- What to do:
Reproduce word for word every line from the start of the entries through the line containing "catalogue / barcode: US 1980849", including that line.
__________________________________________________
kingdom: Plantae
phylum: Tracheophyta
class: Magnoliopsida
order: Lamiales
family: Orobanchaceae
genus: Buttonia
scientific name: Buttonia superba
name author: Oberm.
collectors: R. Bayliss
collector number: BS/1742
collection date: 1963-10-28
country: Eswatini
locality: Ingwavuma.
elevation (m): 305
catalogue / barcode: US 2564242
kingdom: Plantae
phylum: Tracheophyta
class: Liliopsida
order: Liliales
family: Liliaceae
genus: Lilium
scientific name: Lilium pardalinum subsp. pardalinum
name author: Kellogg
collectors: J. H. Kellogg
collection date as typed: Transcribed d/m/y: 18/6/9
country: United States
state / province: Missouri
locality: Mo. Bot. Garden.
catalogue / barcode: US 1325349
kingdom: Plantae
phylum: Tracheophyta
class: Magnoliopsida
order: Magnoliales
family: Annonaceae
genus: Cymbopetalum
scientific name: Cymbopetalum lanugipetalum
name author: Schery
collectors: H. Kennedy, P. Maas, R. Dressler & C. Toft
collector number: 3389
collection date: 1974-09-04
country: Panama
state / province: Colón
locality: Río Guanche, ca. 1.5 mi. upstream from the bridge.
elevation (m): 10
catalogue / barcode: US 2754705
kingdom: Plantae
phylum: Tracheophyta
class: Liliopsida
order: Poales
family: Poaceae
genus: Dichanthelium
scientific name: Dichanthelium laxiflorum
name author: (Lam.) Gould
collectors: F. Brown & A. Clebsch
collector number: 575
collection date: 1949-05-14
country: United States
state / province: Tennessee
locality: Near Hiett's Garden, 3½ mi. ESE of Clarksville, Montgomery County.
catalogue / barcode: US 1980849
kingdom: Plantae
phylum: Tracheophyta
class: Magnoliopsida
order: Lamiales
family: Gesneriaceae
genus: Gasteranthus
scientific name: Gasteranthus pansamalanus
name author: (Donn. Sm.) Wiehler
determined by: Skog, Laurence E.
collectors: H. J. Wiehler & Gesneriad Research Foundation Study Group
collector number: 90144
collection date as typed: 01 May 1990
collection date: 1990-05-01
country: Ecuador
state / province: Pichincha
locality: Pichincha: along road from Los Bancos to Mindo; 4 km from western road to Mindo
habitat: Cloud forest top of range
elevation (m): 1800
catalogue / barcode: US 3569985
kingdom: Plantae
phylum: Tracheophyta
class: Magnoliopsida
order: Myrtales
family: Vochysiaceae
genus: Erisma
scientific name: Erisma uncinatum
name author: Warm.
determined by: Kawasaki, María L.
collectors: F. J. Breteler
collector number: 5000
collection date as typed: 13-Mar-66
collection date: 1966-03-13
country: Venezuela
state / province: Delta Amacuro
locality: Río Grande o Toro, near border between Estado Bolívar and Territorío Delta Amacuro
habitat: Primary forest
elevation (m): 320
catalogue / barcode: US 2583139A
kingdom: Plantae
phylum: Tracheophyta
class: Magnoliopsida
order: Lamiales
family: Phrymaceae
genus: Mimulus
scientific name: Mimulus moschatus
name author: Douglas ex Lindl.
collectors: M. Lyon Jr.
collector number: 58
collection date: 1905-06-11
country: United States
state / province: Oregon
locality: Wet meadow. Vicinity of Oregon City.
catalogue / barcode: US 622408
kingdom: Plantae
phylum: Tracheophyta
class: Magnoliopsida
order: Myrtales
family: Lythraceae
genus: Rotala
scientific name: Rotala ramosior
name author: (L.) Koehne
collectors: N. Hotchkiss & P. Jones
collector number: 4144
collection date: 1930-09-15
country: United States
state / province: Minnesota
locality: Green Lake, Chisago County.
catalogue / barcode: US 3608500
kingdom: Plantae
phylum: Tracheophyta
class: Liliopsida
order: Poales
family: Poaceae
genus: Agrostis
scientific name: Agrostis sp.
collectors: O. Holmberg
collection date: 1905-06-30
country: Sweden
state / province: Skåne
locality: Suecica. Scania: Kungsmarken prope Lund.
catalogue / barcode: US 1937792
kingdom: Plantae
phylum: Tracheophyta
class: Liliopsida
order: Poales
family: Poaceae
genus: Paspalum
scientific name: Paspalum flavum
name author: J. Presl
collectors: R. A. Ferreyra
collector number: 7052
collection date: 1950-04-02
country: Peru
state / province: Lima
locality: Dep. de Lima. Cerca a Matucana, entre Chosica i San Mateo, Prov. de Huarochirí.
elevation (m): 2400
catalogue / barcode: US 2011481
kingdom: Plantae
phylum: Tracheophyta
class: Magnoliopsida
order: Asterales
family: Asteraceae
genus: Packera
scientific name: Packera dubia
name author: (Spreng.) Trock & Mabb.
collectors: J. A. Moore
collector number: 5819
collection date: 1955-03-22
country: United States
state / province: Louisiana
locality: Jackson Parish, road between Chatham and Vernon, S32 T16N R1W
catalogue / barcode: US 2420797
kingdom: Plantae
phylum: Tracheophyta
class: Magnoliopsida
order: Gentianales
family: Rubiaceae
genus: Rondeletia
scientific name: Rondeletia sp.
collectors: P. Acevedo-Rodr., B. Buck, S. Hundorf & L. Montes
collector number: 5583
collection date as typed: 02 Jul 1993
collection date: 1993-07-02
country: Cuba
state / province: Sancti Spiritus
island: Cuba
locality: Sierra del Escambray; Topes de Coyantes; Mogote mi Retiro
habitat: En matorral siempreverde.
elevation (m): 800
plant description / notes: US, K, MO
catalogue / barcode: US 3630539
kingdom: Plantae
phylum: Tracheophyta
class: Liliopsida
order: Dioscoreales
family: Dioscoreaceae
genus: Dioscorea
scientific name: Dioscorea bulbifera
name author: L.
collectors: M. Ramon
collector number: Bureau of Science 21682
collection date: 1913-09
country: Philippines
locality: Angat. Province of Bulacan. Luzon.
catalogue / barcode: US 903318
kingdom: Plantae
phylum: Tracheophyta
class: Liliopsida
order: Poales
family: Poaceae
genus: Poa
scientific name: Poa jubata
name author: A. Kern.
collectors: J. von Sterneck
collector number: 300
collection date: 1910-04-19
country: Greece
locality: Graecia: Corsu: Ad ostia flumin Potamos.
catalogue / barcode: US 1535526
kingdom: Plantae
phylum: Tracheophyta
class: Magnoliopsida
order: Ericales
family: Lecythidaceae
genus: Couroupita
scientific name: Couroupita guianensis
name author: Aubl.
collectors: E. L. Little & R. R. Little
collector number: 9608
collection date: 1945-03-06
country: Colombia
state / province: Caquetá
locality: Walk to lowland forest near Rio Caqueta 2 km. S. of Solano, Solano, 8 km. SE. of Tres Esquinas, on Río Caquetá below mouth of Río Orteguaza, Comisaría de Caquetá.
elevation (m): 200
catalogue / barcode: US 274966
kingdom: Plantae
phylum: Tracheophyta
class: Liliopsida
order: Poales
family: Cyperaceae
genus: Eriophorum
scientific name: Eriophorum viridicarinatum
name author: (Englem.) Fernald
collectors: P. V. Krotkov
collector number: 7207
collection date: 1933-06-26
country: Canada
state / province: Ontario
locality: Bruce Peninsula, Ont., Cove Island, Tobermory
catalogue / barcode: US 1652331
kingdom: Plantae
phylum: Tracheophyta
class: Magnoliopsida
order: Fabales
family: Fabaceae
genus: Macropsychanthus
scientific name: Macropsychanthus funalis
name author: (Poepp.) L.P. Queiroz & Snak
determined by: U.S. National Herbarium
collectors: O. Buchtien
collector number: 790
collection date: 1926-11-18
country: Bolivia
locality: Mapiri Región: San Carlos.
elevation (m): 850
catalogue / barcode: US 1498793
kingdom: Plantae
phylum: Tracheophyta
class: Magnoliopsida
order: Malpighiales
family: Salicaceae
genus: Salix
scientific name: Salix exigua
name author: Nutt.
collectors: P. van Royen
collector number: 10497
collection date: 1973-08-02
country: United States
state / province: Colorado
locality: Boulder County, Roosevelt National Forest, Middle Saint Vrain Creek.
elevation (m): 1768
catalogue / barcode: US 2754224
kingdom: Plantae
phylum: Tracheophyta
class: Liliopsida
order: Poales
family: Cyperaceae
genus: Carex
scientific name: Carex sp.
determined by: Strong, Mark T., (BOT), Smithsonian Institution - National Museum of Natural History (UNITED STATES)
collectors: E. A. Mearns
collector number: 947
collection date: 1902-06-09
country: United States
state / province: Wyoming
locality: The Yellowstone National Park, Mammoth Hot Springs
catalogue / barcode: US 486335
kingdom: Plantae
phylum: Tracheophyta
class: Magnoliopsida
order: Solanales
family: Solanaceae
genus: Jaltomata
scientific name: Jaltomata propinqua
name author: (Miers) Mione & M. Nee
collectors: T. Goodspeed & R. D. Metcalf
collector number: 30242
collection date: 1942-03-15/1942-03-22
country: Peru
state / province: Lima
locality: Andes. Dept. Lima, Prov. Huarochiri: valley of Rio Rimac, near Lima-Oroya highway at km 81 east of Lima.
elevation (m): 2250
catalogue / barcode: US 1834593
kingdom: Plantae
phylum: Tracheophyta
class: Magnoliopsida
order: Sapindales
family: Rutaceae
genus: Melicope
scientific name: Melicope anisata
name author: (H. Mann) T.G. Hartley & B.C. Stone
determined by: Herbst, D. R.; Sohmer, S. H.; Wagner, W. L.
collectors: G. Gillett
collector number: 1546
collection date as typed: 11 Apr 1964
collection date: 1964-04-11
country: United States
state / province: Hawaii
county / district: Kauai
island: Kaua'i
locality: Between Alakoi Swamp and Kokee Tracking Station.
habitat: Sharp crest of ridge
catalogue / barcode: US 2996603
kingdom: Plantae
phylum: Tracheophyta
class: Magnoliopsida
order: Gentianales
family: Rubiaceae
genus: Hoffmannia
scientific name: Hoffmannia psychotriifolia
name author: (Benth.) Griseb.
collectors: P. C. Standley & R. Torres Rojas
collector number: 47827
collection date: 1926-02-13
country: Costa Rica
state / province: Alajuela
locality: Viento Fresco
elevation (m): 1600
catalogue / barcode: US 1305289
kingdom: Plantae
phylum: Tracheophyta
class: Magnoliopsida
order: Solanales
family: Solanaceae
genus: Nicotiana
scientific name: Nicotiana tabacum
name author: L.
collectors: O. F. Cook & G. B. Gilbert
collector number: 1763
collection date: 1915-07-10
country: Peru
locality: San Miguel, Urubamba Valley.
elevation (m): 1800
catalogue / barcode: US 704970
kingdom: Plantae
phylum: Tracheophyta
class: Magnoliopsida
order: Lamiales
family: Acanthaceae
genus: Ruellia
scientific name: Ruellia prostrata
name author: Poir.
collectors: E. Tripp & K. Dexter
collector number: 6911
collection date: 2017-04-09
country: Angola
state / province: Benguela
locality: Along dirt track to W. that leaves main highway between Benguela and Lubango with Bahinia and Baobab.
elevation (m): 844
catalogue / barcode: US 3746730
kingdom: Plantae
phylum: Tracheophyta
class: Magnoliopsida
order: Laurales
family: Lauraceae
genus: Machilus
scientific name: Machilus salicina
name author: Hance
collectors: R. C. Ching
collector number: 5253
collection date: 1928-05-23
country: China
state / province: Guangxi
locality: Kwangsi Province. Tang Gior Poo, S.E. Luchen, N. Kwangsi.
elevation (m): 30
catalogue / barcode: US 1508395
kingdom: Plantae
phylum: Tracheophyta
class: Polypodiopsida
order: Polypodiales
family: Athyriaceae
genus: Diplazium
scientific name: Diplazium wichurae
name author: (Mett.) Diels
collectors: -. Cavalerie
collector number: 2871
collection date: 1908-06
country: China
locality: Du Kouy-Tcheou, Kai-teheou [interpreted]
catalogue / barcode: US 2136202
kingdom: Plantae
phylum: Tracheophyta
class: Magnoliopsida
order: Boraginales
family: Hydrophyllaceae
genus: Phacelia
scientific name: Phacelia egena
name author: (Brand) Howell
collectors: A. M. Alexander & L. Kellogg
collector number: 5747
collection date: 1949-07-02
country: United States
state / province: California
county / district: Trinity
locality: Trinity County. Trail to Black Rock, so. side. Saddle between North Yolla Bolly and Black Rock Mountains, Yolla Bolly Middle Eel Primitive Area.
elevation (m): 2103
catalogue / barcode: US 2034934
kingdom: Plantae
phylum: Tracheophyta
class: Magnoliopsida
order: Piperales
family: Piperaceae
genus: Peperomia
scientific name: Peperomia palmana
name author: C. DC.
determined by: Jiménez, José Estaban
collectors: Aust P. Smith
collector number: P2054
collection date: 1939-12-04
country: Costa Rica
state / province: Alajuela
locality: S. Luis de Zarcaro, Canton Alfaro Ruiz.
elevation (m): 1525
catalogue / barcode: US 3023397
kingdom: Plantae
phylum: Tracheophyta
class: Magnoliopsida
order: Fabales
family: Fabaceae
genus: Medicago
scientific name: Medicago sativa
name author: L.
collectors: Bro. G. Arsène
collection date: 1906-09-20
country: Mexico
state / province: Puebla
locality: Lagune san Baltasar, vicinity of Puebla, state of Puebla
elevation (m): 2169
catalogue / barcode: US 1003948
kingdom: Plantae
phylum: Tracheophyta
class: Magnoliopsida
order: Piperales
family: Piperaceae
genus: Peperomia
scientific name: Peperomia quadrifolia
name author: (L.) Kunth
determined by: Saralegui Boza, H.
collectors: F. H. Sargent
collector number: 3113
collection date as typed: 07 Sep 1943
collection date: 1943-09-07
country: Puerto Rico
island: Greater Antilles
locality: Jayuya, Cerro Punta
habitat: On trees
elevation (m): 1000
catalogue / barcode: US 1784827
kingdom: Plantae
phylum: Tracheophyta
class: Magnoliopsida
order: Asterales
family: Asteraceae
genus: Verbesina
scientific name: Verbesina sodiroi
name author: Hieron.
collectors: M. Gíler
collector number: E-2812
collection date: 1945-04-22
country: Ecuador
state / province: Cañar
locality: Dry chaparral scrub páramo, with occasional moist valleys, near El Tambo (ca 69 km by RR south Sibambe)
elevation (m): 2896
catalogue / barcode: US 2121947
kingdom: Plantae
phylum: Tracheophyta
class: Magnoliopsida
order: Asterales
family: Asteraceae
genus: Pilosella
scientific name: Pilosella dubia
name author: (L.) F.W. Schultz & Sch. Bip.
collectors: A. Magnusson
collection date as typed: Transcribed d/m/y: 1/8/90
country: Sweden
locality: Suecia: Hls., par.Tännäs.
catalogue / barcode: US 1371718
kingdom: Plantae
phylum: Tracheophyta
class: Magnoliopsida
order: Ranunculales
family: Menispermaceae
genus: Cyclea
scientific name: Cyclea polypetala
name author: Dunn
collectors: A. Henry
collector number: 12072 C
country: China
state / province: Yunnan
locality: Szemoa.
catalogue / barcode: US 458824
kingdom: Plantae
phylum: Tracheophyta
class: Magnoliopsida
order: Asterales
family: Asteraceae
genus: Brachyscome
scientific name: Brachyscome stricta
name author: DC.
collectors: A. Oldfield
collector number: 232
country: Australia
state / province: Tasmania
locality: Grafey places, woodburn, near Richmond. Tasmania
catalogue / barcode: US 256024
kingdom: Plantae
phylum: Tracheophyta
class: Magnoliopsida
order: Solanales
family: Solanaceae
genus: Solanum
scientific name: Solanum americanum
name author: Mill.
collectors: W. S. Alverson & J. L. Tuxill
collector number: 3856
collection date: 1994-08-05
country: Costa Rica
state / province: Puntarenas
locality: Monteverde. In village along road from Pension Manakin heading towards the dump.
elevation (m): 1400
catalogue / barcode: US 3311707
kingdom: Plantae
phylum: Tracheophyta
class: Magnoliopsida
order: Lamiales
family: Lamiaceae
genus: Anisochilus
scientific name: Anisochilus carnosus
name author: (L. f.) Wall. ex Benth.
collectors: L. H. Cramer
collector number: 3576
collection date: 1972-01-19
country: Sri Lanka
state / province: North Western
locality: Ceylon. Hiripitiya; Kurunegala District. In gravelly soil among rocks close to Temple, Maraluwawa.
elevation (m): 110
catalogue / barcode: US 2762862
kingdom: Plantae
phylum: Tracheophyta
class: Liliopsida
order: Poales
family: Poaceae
__________________________________________________
- Response to the task:
kingdom: Plantae
phylum: Tracheophyta
class: Magnoliopsida
order: Lamiales
family: Orobanchaceae
genus: Buttonia
scientific name: Buttonia superba
name author: Oberm.
collectors: R. Bayliss
collector number: BS/1742
collection date: 1963-10-28
country: Eswatini
locality: Ingwavuma.
elevation (m): 305
catalogue / barcode: US 2564242
kingdom: Plantae
phylum: Tracheophyta
class: Liliopsida
order: Liliales
family: Liliaceae
genus: Lilium
scientific name: Lilium pardalinum subsp. pardalinum
name author: Kellogg
collectors: J. H. Kellogg
collection date as typed: Transcribed d/m/y: 18/6/9
country: United States
state / province: Missouri
locality: Mo. Bot. Garden.
catalogue / barcode: US 1325349
kingdom: Plantae
phylum: Tracheophyta
class: Magnoliopsida
order: Magnoliales
family: Annonaceae
genus: Cymbopetalum
scientific name: Cymbopetalum lanugipetalum
name author: Schery
collectors: H. Kennedy, P. Maas, R. Dressler & C. Toft
collector number: 3389
collection date: 1974-09-04
country: Panama
state / province: Colón
locality: Río Guanche, ca. 1.5 mi. upstream from the bridge.
elevation (m): 10
catalogue / barcode: US 2754705
kingdom: Plantae
phylum: Tracheophyta
class: Liliopsida
order: Poales
family: Poaceae
genus: Dichanthelium
scientific name: Dichanthelium laxiflorum
name author: (Lam.) Gould
collectors: F. Brown & A. Clebsch
collector number: 575
collection date: 1949-05-14
country: United States
state / province: Tennessee
locality: Near Hiett's Garden, 3½ mi. ESE of Clarksville, Montgomery County.
catalogue / barcode: US 1980849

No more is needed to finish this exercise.